I think it would have to end up being "policed" by the government on some level. Perhaps by city, county, state, or national. I would hope the testing questions and answers would be given and graded by a tortoise person, not just some "flunky", as we all know there is a variation in possible "correct" answers. For example John Henderzone might think humid hides are the way to go with hatchlings, while Penny Goodnplenty may not, yet both can be correct in their answer. (I hope there is nobody with these names in here. I tried to make them up.  ) 

These questions/statements are meant to be rather open and lacking fine details at this point. It's more just to get a feel where the members in this forum would perhaps stand, but knowing those final small details would also make a difference in opinions.


----------



## dmmj (Mar 27, 2012)

You guys and girls probably know my feelings but I could not agree to any type of licensing to keep turtles and tortoises. Maybe if it was a license like the CTTC does for desert tortoises then maybe, My license was free, and I had gotten it the same night I applied for it. I don't think any office in the government could do something like that.

I don't want some swarmy government bureaucrat walking around my property trying to determine if I am a good keeper or not, and then how would we define good? would a panel of tortoise keepers/experts set guidelines? how would they come to an agreement on what is good or bad, no thanks I will pass.


----------



## Jacqui (Mar 27, 2012)

dmmj said:


> Maybe if it was a license like the CTTC does for desert tortoises then maybe, My license was free, and I had gotten it the same night I applied for it. I don't think any office in the government could do something like that.



I am sorry, I was under the belief that they were actually "working" for the F&G (ie goverment) when the CTTC did the DT licensing thing.


----------



## Yvonne G (Mar 27, 2012)

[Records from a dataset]
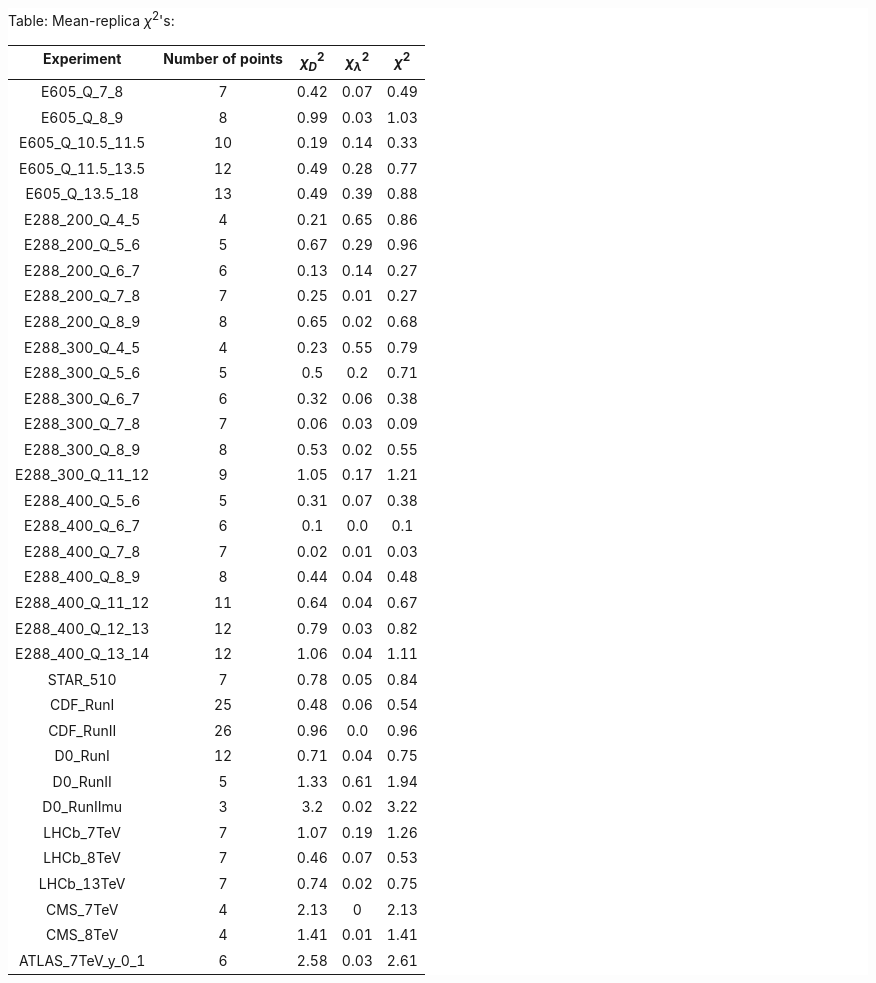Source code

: Table: Mean-replica $\chi^2$'s:

|      Experiment      | Number of points | $\chi_{D}^2$ | $\chi_{\lambda}^2$ | $\chi^2$ |
| :------------------: | :--------------: | :----------: | :----------------: | :------: |
|      E605_Q_7_8      |        7         |     0.42     |        0.07        |   0.49   |
|      E605_Q_8_9      |        8         |     0.99     |        0.03        |   1.03   |
|   E605_Q_10.5_11.5   |        10        |     0.19     |        0.14        |   0.33   |
|   E605_Q_11.5_13.5   |        12        |     0.49     |        0.28        |   0.77   |
|    E605_Q_13.5_18    |        13        |     0.49     |        0.39        |   0.88   |
|    E288_200_Q_4_5    |        4         |     0.21     |        0.65        |   0.86   |
|    E288_200_Q_5_6    |        5         |     0.67     |        0.29        |   0.96   |
|    E288_200_Q_6_7    |        6         |     0.13     |        0.14        |   0.27   |
|    E288_200_Q_7_8    |        7         |     0.25     |        0.01        |   0.27   |
|    E288_200_Q_8_9    |        8         |     0.65     |        0.02        |   0.68   |
|    E288_300_Q_4_5    |        4         |     0.23     |        0.55        |   0.79   |
|    E288_300_Q_5_6    |        5         |     0.5      |        0.2         |   0.71   |
|    E288_300_Q_6_7    |        6         |     0.32     |        0.06        |   0.38   |
|    E288_300_Q_7_8    |        7         |     0.06     |        0.03        |   0.09   |
|    E288_300_Q_8_9    |        8         |     0.53     |        0.02        |   0.55   |
|   E288_300_Q_11_12   |        9         |     1.05     |        0.17        |   1.21   |
|    E288_400_Q_5_6    |        5         |     0.31     |        0.07        |   0.38   |
|    E288_400_Q_6_7    |        6         |     0.1      |        0.0         |   0.1    |
|    E288_400_Q_7_8    |        7         |     0.02     |        0.01        |   0.03   |
|    E288_400_Q_8_9    |        8         |     0.44     |        0.04        |   0.48   |
|   E288_400_Q_11_12   |        11        |     0.64     |        0.04        |   0.67   |
|   E288_400_Q_12_13   |        12        |     0.79     |        0.03        |   0.82   |
|   E288_400_Q_13_14   |        12        |     1.06     |        0.04        |   1.11   |
|       STAR_510       |        7         |     0.78     |        0.05        |   0.84   |
|       CDF_RunI       |        25        |     0.48     |        0.06        |   0.54   |
|      CDF_RunII       |        26        |     0.96     |        0.0         |   0.96   |
|       D0_RunI        |        12        |     0.71     |        0.04        |   0.75   |
|       D0_RunII       |        5         |     1.33     |        0.61        |   1.94   |
|      D0_RunIImu      |        3         |     3.2      |        0.02        |   3.22   |
|      LHCb_7TeV       |        7         |     1.07     |        0.19        |   1.26   |
|      LHCb_8TeV       |        7         |     0.46     |        0.07        |   0.53   |
|      LHCb_13TeV      |        7         |     0.74     |        0.02        |   0.75   |
|       CMS_7TeV       |        4         |     2.13     |         0          |   2.13   |
|       CMS_8TeV       |        4         |     1.41     |        0.01        |   1.41   |
|   ATLAS_7TeV_y_0_1   |        6         |     2.58     |        0.03        |   2.61   |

**TASKS AND EXERCISES:**
A - In the tortoise licensing thread, what does dmmj say about the cost of the CTTC license and how soon it was received?
B - Rewrite the paragraph in the tortoise licensing thread that begins "I don't want some swarmy government bureaucrat" as a short bulleted list that keeps its main points.

**RESULTS OF THE EXERCISE:**
A - The license was free, and dmmj got it the same night of applying.

B -
- The writer does not want a government bureaucrat walking around the property to judge whether the writer is a good keeper.
- The writer asks how "good" would be defined and whether a panel of tortoise keepers or experts would set guidelines.
- The writer asks how such a panel would agree on what is good or bad.
- The writer rejects the idea.